Now I’m dancing in excitement at the thought of finding love, so glad that you did tell me, thank you Emperor Moth, I’ll float in through any window for I have such little time and desperate to find a mate and of course it’s dark now and getting rather late.

So, these beasts of these courts, to be greeted by a spindly bug and a buzzing ball of fluff turns them into murderers, sounding sort of huff. The light of their many moons, trance us into a trap, oh no what is happening as I hear a cloth being rapped.

The moth takes off again and again as the beast takes aim, circling at eye level now and seems to have lost rudder control, smacking into the walls in this deathly game. He circles lower and lower, spinning around a moon in tighter revolutions, like a soap sud over an open drain.

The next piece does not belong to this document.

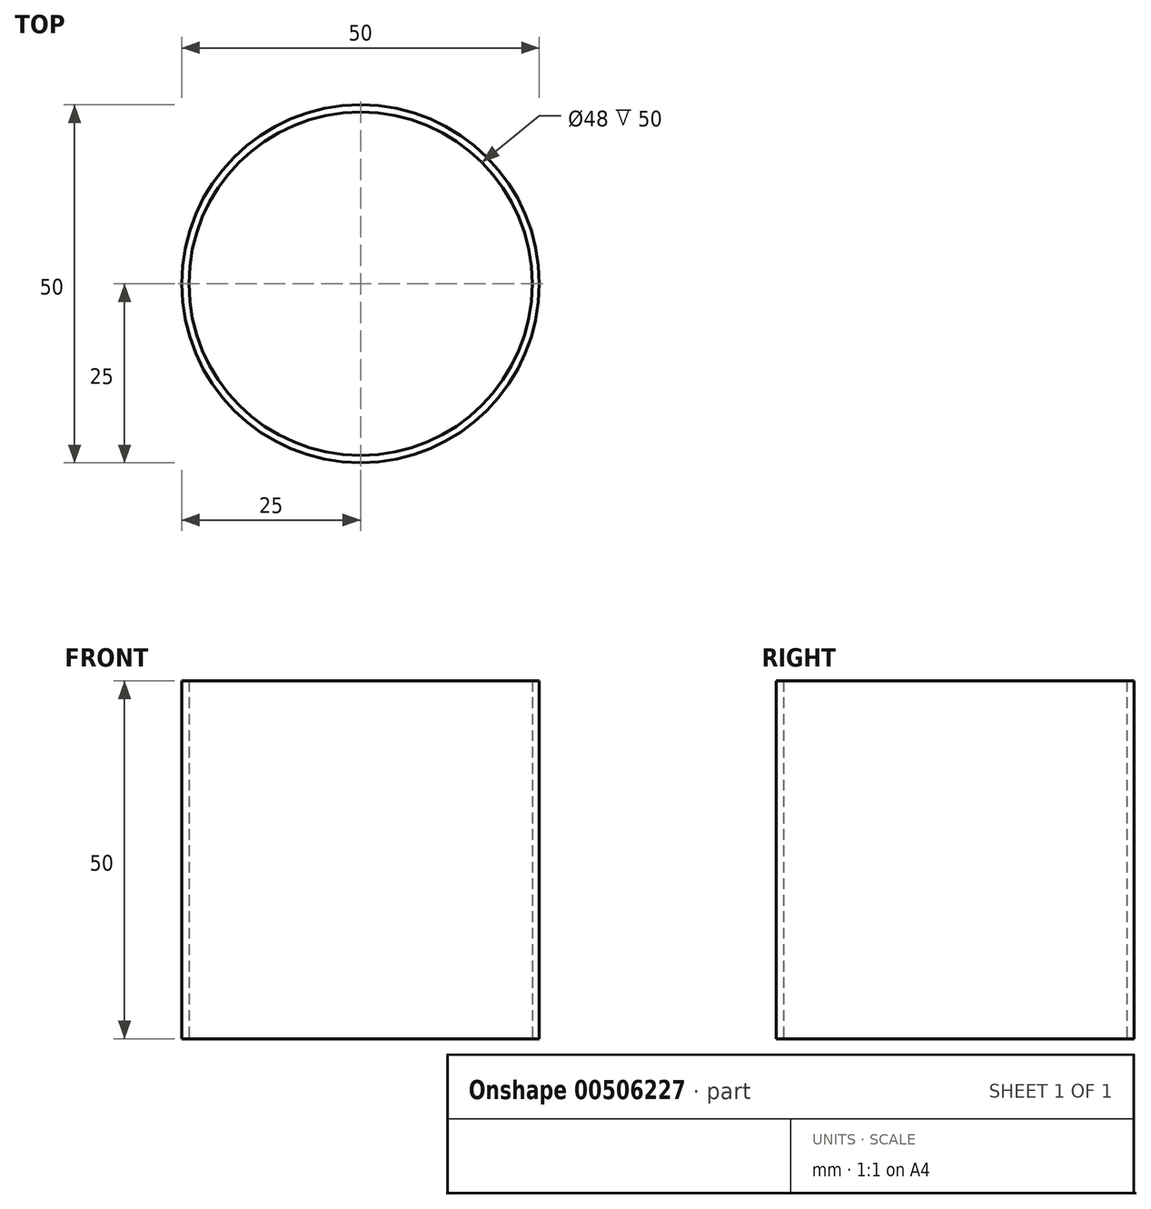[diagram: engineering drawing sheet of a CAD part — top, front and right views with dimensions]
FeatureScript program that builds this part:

A few times he seems to touch the light but dances off unhurt but the beast succeeded and reduced him to dirt.

Now I dance and flit and plead don’t kill me I am not full of venom and I cannot bite, I was just attracted by the lure of your lights but I can feel a leg detach and a searing sensation of pain, I was just looking for a mate and now death be my fate.

I dream of flower beds and grasslands and wooded coppice, free with all the wildlife and pretty flowers and trees. But here I am dying inside this court of man, slain a slow death as I dream of flying across the Great Gromboolian Plain.